Everything changed on the night of the 7th of August 2008, when Georgia launched a large-scale military attack against South Ossetia. It still isn’t clear why President Saakashvili decided to try to reclaim territory long-lost, but perhaps he was emboldened by his success in facing down the President of the Autonomous Republic of Adjara, when Russia did not intervene. For whatever reason, Saakashvili not only authorised Georgian troops to attack the position of the combined South Ossetian militia and Russian troops, but he personally commanded troops in battle, despite having no military experience.

Predictably, the Georgian military were outclassed, and the Russian troops defeated the attack and countered on the 8th of August, occupying Gori and destroyed a substantial proportion of the Georgian military’s offensive hardware. Just as predictably, the response of Western media and government was superficial. Saakashvili, skilled at media manipulation, presented himself as David battling Goliath, even though he was the aggressor in the war and anti-democratic at home – during Saakashvili’s rule, Freedom House downgraded Georgia’s democracy ranking. George W. Bush even toyed with the idea of starting WWIII, considering launching air strikes on the Russian military, before settling on issuing a laughably ironic statement: “Bullying and intimidation are not acceptable ways to conduct foreign policy in the 21st century.” A year later, the independent report commissioned by the Council of the European Union (prepared by a group of 30 military, legal and history experts), analysed all the evidence and found that the Georgian strike into South Ossetia “was not justified by international law” and that there was no evidence for the Georgian claim that Russia struck first. To be fair, the report also found that the Russian reaction to the Georgian attack was disproportionate. Unfortunately, the report did not also assess the hysterical response of Western media and governments, who happily parroted Georgian misinformation at the time.

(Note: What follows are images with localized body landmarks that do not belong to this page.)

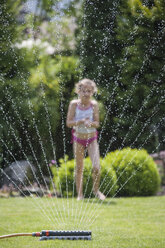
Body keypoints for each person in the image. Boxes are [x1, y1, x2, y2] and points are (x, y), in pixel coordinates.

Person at [66, 78, 105, 201]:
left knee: (96, 167)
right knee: (79, 168)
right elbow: (68, 123)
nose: (86, 94)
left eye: (89, 91)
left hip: (92, 139)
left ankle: (96, 191)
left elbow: (97, 123)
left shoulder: (94, 105)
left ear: (92, 92)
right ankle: (80, 195)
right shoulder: (73, 104)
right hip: (78, 139)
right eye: (84, 91)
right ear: (78, 91)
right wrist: (81, 121)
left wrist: (91, 124)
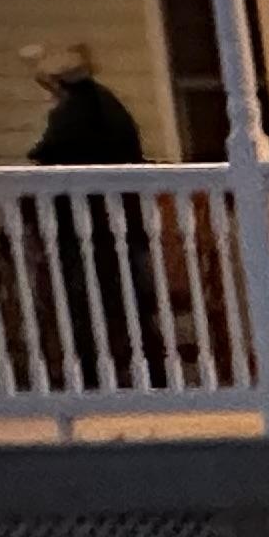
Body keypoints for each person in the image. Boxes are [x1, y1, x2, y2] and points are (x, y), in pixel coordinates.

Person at [21, 47, 166, 385]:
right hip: (123, 225)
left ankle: (92, 377)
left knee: (87, 307)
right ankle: (154, 373)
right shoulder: (106, 105)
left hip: (90, 229)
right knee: (135, 306)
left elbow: (50, 154)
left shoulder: (78, 112)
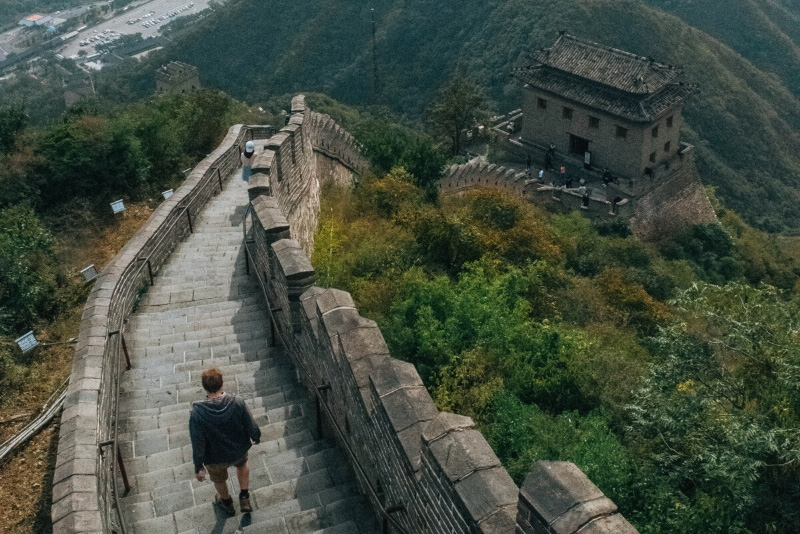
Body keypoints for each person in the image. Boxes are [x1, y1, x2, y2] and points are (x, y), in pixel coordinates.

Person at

The effect of that ill-advised venture can be seen across Georgia today. On the road between Tbilisi and Kutaisi we passed the refugee village from Georgians who fled Gori and the border region. Row upon row of identical small houses laid out on a grid pattern, covering a vast area. No roads, shops or employment opportunities, not a real city, just a holding area for displaced people. And yet, while many Georgian people can see the stupidity of Saakashvili in attacking South Ossetia, they do not see a resolution of the war, insisting that South Ossetia should be part of Georgia. I really can’t stand to see historical claims to be used as justification for war. Yes, for a period of time a few hundred years ago, people in Georgia ruled over people in South Ossetia. Why should this give the President of Georgia today the right to cause death and mayhem in order to control South Ossetia today?